講演1 :「身近な京都〜お客様へのおもてなしを通じて〜」
横 山

  実は,私はプロテスタントの学校を出ております。中学,高校,大学と聖書に親しみました。ひとつすごく好きな言葉がありまして,昔,ある宗教家が説法を行った時に「変えられないものを受け入れる平静さ,変えなければいけない勇気,そしてその二つを分別できる知恵を与えたまえ」そういう説法なんですが,セレニティの説法と言いまして,セレニティというのは平静さです。その言葉がいつも印象に残っています。そういうことをずっと考えていて京都に移って来ると,特に,京都にはまだまだ残さなければならないものがいっぱいあります。それは神社仏閣ももちろんですし,先ほど景観法のお話もありました。それが,そこに住んでいる人たちに本当に必要なものなのか,話し合いも必要なのかもしれません。訪れる人と住む人たちの格差があってはいけないと思います。例えば,平安時代のようにお庭で和歌を詠みましょうと言っても,トラックががんがん通っていたら詠めないですね。今の時間軸の中で,私たちはどういうものを受け入れなければいけないのか。どういうことをして変化していかなければいけないのか。その答えは,私たちの中にあるのだと思います。蓄積された知恵を出し合うことによって,もっと変革的なものが生まれていくのではないでしょうか。

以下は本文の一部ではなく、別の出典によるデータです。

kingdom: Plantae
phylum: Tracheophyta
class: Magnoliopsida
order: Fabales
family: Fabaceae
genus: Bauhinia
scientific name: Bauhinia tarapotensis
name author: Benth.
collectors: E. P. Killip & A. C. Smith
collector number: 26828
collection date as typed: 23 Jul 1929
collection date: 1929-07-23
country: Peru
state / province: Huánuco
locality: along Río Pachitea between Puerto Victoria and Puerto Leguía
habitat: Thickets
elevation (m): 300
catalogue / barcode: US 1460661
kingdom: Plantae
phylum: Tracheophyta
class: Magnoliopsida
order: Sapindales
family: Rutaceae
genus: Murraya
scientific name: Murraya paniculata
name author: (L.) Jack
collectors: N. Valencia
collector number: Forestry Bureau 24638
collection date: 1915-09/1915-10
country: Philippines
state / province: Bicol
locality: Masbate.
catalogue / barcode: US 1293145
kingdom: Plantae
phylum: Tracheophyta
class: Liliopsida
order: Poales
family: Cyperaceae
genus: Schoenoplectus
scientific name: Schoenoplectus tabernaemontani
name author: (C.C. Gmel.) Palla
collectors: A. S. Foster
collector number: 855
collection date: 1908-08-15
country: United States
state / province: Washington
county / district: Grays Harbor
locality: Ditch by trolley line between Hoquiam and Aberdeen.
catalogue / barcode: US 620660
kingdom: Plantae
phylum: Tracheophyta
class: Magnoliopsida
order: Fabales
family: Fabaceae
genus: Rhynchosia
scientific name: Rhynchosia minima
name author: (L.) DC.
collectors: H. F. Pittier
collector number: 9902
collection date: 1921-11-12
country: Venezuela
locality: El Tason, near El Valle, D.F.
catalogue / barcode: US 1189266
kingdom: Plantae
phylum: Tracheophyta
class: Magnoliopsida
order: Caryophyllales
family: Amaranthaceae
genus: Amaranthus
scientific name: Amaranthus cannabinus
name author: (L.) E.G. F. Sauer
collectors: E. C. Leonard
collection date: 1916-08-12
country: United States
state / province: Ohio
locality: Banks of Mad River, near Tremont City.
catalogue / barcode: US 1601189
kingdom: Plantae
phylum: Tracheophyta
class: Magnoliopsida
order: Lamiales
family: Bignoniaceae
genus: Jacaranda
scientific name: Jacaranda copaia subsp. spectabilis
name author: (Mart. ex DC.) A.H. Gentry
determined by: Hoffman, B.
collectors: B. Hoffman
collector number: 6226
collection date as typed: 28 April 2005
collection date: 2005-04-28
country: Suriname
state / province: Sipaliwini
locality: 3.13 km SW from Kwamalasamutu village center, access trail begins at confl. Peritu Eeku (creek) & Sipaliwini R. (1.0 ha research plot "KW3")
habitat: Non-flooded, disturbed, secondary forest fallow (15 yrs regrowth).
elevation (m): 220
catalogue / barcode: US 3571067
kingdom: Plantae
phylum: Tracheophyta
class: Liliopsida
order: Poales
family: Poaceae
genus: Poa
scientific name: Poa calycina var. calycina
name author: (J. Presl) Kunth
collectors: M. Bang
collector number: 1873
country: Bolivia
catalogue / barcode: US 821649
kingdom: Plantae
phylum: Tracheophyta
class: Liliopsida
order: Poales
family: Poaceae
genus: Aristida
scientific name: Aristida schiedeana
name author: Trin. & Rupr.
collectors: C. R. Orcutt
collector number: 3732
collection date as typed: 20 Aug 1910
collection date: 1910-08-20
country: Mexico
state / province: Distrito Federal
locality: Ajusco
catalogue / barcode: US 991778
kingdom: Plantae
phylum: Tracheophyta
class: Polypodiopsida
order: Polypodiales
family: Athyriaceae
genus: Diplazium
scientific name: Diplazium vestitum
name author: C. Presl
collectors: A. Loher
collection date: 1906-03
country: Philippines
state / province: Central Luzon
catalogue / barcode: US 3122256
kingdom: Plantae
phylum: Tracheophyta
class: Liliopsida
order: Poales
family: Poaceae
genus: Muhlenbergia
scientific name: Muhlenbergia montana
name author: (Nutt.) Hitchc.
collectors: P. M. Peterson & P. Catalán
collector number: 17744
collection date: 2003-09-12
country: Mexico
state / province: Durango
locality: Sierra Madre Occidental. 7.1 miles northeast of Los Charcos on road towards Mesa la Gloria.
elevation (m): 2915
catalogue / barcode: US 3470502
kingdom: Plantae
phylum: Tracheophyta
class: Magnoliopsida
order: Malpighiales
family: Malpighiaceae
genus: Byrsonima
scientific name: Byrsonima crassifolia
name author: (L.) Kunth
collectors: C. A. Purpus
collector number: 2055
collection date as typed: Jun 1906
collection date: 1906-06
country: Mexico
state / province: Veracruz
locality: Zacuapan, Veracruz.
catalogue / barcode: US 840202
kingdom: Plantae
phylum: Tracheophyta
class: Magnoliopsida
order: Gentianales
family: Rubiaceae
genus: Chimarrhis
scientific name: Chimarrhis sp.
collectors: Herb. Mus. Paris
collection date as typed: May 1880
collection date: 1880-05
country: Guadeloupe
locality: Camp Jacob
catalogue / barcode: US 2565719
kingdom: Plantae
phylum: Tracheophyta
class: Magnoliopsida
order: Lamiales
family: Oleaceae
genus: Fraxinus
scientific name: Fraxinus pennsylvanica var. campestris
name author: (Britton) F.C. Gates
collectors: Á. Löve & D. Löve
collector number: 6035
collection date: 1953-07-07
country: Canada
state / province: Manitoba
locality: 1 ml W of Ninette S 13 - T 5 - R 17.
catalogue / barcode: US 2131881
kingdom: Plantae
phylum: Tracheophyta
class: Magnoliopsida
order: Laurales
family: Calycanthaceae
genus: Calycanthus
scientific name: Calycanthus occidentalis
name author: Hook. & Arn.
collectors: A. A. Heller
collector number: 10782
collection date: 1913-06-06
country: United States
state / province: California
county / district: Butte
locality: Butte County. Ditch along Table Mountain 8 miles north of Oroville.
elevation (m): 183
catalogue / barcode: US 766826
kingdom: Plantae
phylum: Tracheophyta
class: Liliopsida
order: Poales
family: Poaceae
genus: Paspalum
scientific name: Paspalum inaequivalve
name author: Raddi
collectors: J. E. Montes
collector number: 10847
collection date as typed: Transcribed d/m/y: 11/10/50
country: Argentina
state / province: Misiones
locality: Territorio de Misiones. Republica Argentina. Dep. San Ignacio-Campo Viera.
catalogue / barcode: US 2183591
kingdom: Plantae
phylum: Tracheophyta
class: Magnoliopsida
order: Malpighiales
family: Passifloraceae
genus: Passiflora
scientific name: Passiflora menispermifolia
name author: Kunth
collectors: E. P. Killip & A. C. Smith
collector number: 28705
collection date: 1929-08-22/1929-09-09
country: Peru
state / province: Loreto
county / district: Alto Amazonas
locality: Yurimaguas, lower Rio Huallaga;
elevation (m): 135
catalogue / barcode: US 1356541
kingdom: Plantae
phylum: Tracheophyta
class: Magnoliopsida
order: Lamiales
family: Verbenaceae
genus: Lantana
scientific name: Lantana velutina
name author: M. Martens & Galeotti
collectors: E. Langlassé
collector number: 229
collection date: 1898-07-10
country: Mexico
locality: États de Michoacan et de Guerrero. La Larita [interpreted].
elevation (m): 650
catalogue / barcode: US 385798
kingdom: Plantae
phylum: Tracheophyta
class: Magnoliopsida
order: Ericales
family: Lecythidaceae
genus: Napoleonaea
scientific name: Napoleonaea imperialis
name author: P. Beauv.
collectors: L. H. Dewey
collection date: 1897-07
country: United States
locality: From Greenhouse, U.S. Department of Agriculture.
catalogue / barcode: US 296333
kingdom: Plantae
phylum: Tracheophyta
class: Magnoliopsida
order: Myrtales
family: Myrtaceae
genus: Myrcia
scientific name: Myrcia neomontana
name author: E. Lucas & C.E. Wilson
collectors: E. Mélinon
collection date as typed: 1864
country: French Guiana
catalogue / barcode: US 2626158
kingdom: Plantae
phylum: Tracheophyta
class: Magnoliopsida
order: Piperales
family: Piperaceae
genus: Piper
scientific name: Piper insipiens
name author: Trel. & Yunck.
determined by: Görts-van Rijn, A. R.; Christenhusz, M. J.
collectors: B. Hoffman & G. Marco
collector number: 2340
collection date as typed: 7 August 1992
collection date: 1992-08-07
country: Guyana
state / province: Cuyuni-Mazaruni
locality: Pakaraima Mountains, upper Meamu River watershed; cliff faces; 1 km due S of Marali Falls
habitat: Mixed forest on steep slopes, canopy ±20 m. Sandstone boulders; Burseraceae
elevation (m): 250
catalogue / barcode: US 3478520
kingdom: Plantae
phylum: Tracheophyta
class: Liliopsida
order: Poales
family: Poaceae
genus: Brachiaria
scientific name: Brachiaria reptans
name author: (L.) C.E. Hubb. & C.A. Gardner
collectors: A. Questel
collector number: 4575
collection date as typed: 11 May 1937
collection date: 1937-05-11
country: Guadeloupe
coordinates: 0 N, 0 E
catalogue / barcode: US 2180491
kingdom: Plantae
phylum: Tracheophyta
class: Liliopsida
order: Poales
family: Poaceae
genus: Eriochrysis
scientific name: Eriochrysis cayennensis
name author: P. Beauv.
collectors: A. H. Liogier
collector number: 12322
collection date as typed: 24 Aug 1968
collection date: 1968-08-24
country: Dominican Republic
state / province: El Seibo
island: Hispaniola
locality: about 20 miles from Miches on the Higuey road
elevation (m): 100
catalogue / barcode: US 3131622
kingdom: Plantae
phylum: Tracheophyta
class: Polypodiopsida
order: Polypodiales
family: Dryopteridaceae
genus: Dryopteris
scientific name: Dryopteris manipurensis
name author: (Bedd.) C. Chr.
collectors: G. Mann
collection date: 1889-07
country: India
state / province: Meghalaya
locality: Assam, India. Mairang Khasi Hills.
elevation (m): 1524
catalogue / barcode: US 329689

  私たちは昨年3月に開業いたしましてから,よく皆さんに京都らしいホテルと言われます。ホテルに入ってこられたエントランスのところに500本ぐらいの竹薮がありまして,それから客室には着物の生地をヘッドボードに置いて,京都らしい雰囲気を出しておりますが,私も京都のブランド力の大きさには驚きました。外国の人が来るかなとは思っていましたが,開業した日,1番初めに来られたのはフランス人の方でした。最初から外国人が20%。その後もどんどん増えて昨年の10月には全体の50%の人が外国のお客さまとなりました。もちろんこれはハイアットというブランド力もあるのですが,何よりも間違いなく,京都というブランドにつられて皆さんお越しになる。タクシーがハイアットに入った瞬間に「京都らしい」っておっしゃる。何が京都らしいのかなと思って聞くと「竹があって京都らしい」。実はパーク ハイアット 東京は41階にロビーがあって,そこを開けますとハワイアンバンブーっていう竹がたくさん植わっています。でも,それを見て「京都らしい」って言われたことは私,一度もありません。竹を見ただけで,着物の生地を見ただけで「京都らしい」になってします。全てが京都らしくなる。私はよく「京都らしさ」って何ですかって聞かれるのですが,私が自信を持って言えるのは京都にいることだと思います。京都に生活して,京都の人たちとコミュニケートすること,これが京都らしさ。だからホテルはやっぱり地域に密着して,地域と共生して,地域と一緒に成長していかなければいけない。そして私たちホテルの役割は,しっかりとした雇用をして,しっかりとした分配をして,そしてホテルとして成長していくこと。そのためには私たちは京都にもっと近づいて,京都のことを知らなければなりません。京都のことを世界中に知らせることが必要だと思います。